Work to complete: Restate all the lines below word for word, but omit the pictures.

BEGIN

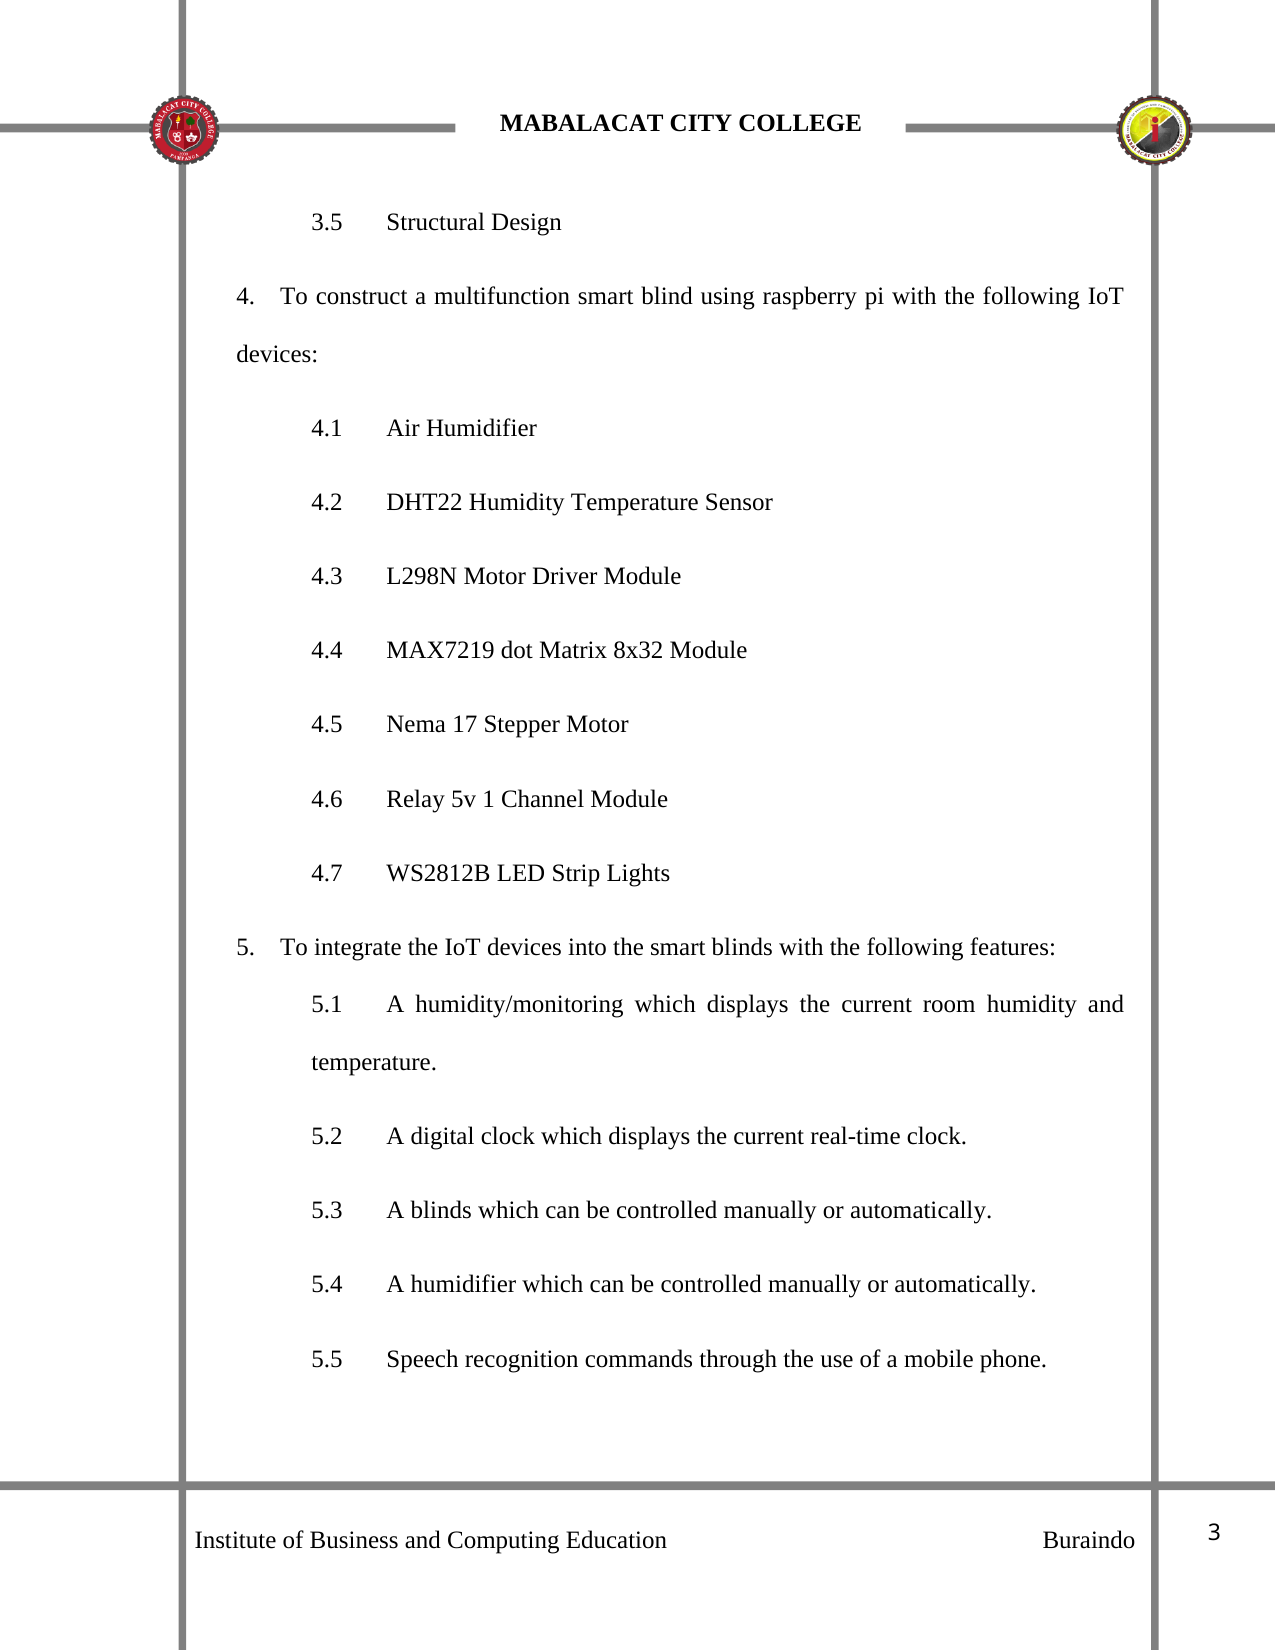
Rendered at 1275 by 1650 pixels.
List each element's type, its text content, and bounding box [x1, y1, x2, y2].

text 5.4 A humidifier which can be controlled manually or automatically. [236, 1269, 1125, 1298]
text 5.3 A blinds which can be controlled manually or automatically. [236, 1195, 1125, 1224]
text 5.1 A humidity/monitoring which displays the current room humidity and temperature. [236, 989, 1125, 1076]
text 4.6 Relay 5v 1 Channel Module [236, 784, 1125, 812]
picture [1114, 92, 1194, 168]
text 4.2 DHT22 Humidity Temperature Sensor [236, 487, 1125, 516]
text 4.7 WS2812B LED Strip Lights [236, 858, 1125, 887]
text 4.1 Air Humidifier [236, 413, 1125, 442]
text 5.5 Speech recognition commands through the use of a mobile phone. [236, 1344, 1125, 1372]
picture [147, 92, 221, 167]
text 4.3 L298N Motor Driver Module [236, 561, 1125, 590]
text 4.4 MAX7219 dot Matrix 8x32 Module [236, 635, 1125, 664]
text 4. To construct a multifunction smart blind using raspberry pi with the following IoT devices: [236, 281, 1125, 367]
text 5.2 A digital clock which displays the current real-time clock. [236, 1121, 1125, 1150]
text 4.5 Nema 17 Stepper Motor [236, 709, 1125, 738]
text 5. To integrate the IoT devices into the smart blinds with the following features: [236, 932, 1125, 961]
text 3.5 Structural Design [236, 207, 1125, 236]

END

Response:
Rendered at 1275 by 1650 pixels.
List each element's type, its text content, and bounding box [x1, y1, x2, y2].

text 5.4 A humidifier which can be controlled manually or automatically. [236, 1269, 1125, 1298]
text 5.3 A blinds which can be controlled manually or automatically. [236, 1195, 1125, 1224]
text 5.1 A humidity/monitoring which displays the current room humidity and temperature. [236, 989, 1125, 1076]
text 4.6 Relay 5v 1 Channel Module [236, 784, 1125, 812]
picture [1114, 92, 1194, 168]
text 4.2 DHT22 Humidity Temperature Sensor [236, 487, 1125, 516]
text 4.7 WS2812B LED Strip Lights [236, 858, 1125, 887]
text 4.1 Air Humidifier [236, 413, 1125, 442]
text 5.5 Speech recognition commands through the use of a mobile phone. [236, 1344, 1125, 1372]
picture [147, 92, 221, 167]
text 4.3 L298N Motor Driver Module [236, 561, 1125, 590]
text 4.4 MAX7219 dot Matrix 8x32 Module [236, 635, 1125, 664]
text 4. To construct a multifunction smart blind using raspberry pi with the following IoT devices: [236, 281, 1125, 367]
text 5.2 A digital clock which displays the current real-time clock. [236, 1121, 1125, 1150]
text 4.5 Nema 17 Stepper Motor [236, 709, 1125, 738]
text 5. To integrate the IoT devices into the smart blinds with the following features: [236, 932, 1125, 961]
text 3.5 Structural Design [236, 207, 1125, 236]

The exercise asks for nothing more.